OU club tennis team lands spot in national tourney

By Libby Cunningham
2011_3_30_tennis0066
Photo Credits: Julia Van Wagenen
Photo Caption: The OU club tennis A team poses before heading to the National Championships in North Carolina
If there is one thing that sets Ohio University’s club tennis team apart from others, it’s the team’s sense of family values. In fact, other teams do not match up.

So when the Tennis on Campus president, senior Samee Stanich, wrote to the United States Tennis Association explaining why her team should be given a bid for the national championship tournament, she mentioned those values.

“I submitted an essay (about) the team values, that we are all great friends and we look at the team as a family,” she said. “I’ve always looked at tennis, and for a lot of us, it has been that outlet that has a cool group of people.”

This sense of togetherness cinched the team a spot at next weekend’s national tournament, which will be held in Cary, N.C., she said.

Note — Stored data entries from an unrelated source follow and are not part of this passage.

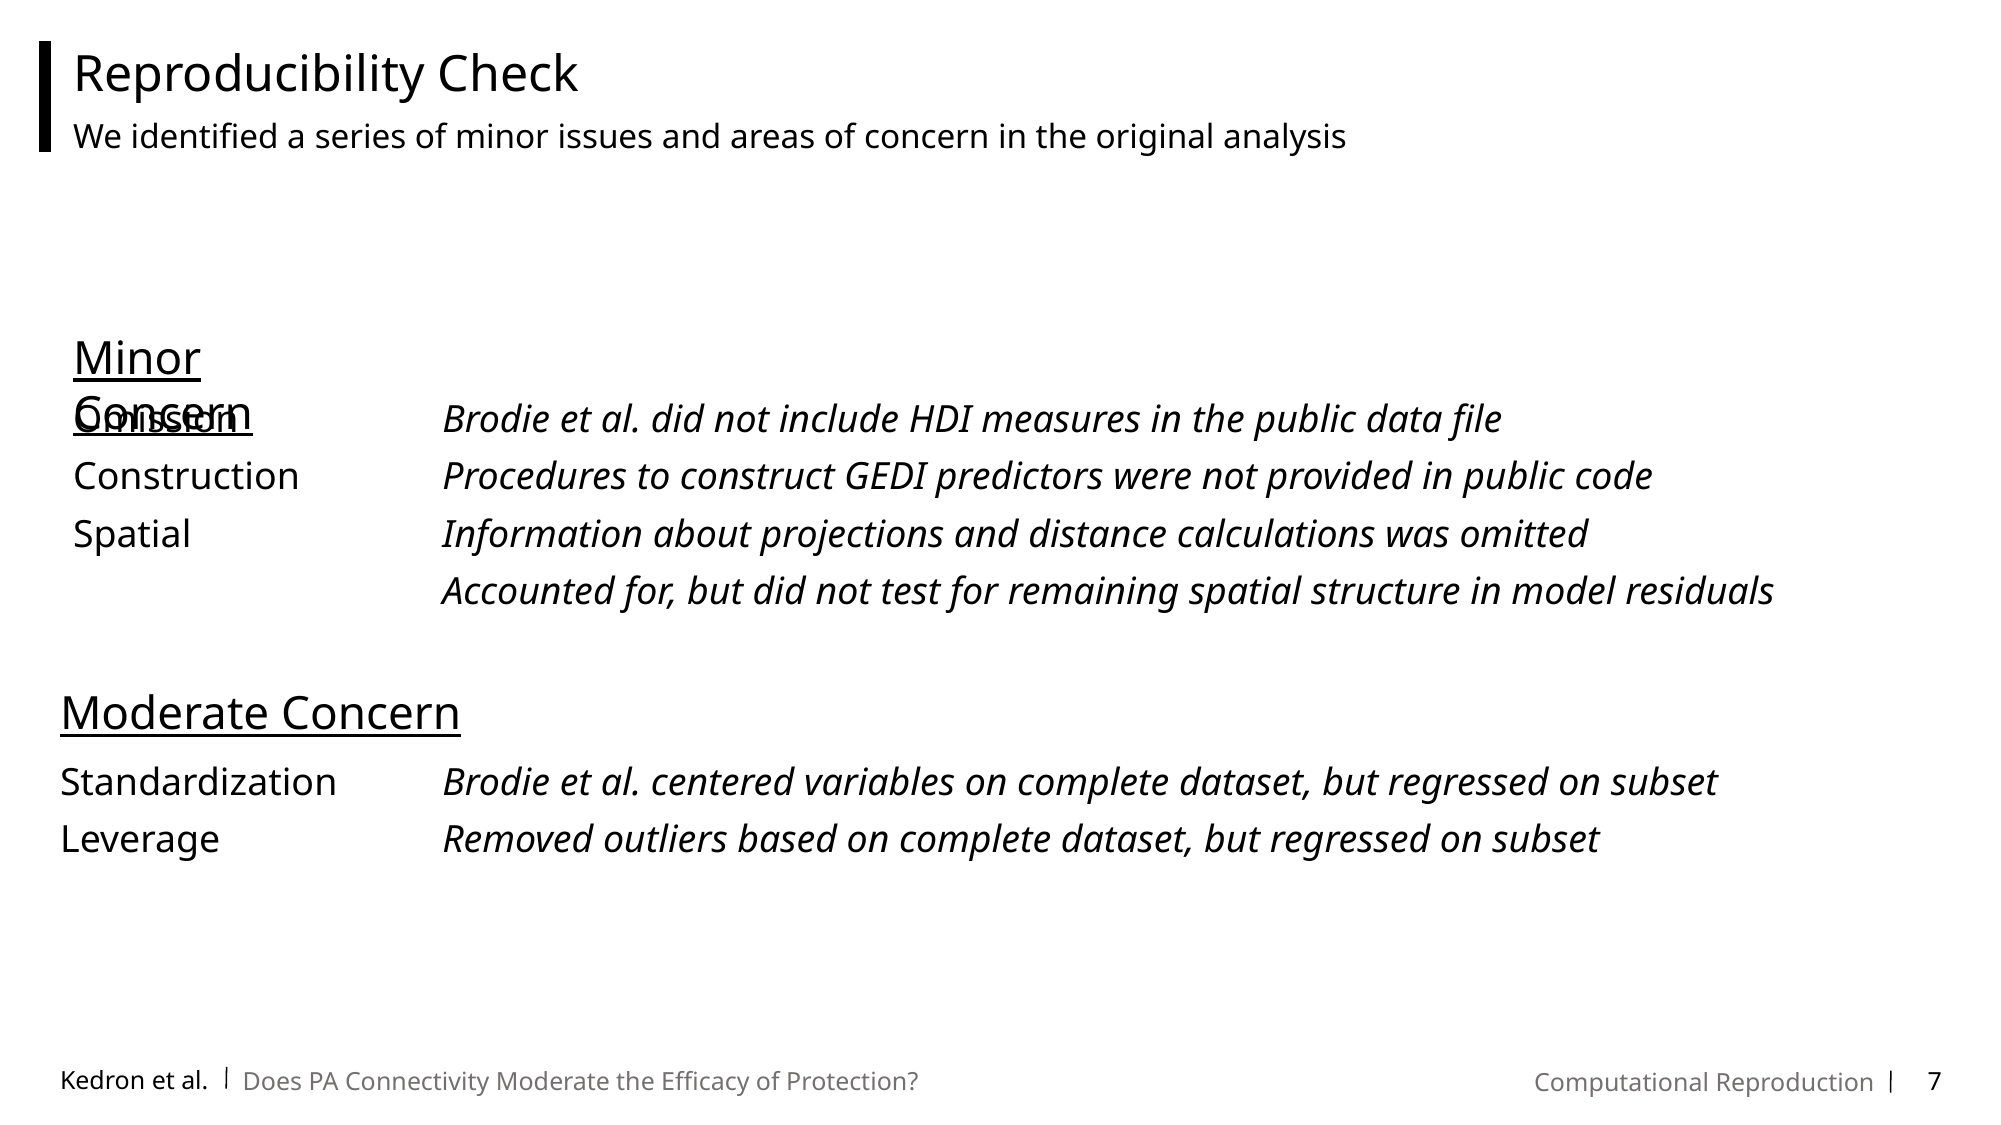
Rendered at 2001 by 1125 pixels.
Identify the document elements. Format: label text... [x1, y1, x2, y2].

text_box We identified a series of minor issues and areas of concern in the original analysis [58, 107, 1666, 163]
text_box Moderate Concern [44, 676, 484, 747]
text_box Brodie et al. did not include HDI measures in the public data file Procedures to construct GEDI predictors were not provided in public code Information about projections and distance calculations was omitted Accounted for, but did not test for remaining spatial structure in model residuals [427, 387, 1957, 678]
text_box Kedron et al. [45, 1057, 227, 1103]
text_box Standardization Leverage [44, 749, 372, 868]
text_box Omission Construction Spatial [58, 387, 335, 563]
text_box Does PA Connectivity Moderate the Efficacy of Protection? [227, 1058, 1016, 1103]
text_box Minor Concern [58, 321, 396, 447]
text_box Computational Reproduction [1172, 1058, 1891, 1104]
slide_number 7 [1891, 1060, 1957, 1105]
text_box Brodie et al. centered variables on complete dataset, but regressed on subset Removed outliers based on complete dataset, but regressed on subset [427, 749, 1918, 868]
text_box Reproducibility Check [58, 34, 1328, 110]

OU’s team plays for the Midwest region of USTA club tennis, and recently competed in the regional tournament. They came in ninth place out of 32 teams, and were competing against familiar foes such as Miami University, Ohio State, Akron and Bowling Green State University.

More importantly, they were named the club team of the year, which also helped to win placement in the national tourney, where they will be up against 63 other teams.

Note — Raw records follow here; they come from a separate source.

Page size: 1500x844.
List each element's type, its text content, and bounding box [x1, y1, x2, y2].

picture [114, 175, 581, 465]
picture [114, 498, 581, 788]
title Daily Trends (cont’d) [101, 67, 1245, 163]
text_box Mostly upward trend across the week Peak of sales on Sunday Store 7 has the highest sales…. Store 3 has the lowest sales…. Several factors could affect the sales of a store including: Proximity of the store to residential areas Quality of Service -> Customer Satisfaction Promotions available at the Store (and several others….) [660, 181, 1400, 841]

Although OU’s Tennis on Campus receives a small amount of money from the university, most of the funds used to travel and play come straight out of the players’ pockets, and is often supplemented by various fundraising activities, Stanich said.

Budget cuts may be to blame for the lack of school support, but despite this, Tennis on Campus member say they’re not discouraged.

“It’s hard to see money being poured into other students’ programs,” she said. “(It’s) not just club tennis; I know club ultimate Frisbee, men’s club soccer, they get overlooked. Club sports does the best they can.”

Tennis on Campus is also involved with supporting Athens through a number of community service projects, she said.

In Cary, they will start play on April 7, probably playing 4 to 5 matches each day, she said.

“We have a women’s singles, men’s singles, women’s doubles, men’s doubles and mixed (sex) doubles,” she said. “You only play on set six games, and you keep score by accumulating games.”

This means that scores are not made on an individual basis.

“For me, that’s really different from how other college tennis is played, or high-school tennis,” she said. “You play by match, and if you win your match that’s one point. It’s very team oriented.”

Also, playing the mixed match, which pits male and female players against each other, adds some variety to the sport, she said.

“That’s really fun. Playing with guys, at least for me, is very different. It’s fun,” she said. “It just takes the stress off it. It’s competitive. We do play competitively but at the end of they day we are just there to play tennis.”

And playing tennis is exactly what the team plans to do.

Nine students will be attending the tournament, said team member Rob Schmidt, an OU junior.

For Schmidt this trip is a homecoming of sorts. Before attending OU, he played for Methodist University in N.C., and he used to play at the courts in Cary, where this year’s tournament is being held.

Schmidt even studied management of the sport as part of his major. This left him feeling burned out by the game, he said, so the Lancaster native transferred and moved to Athens.

At first, he was not planning on joining Tennis on Campus, but he was sucked in as soon as he met his teammates, he said.

“I think we have more fun than anyone else,” he said.

For Haley Belek, who is attending the tournament despite graduating last quarter, club tennis is both more fun and laid back than its varsity counterpart.

She said she expects the competition at the tournament to be tough.

“I’m excited to go. I don’t really have a ton of expectations; the competition is tough at nationals and granted, we are a strong team,” she said. “We are competitive, and we can keep up with the best team.”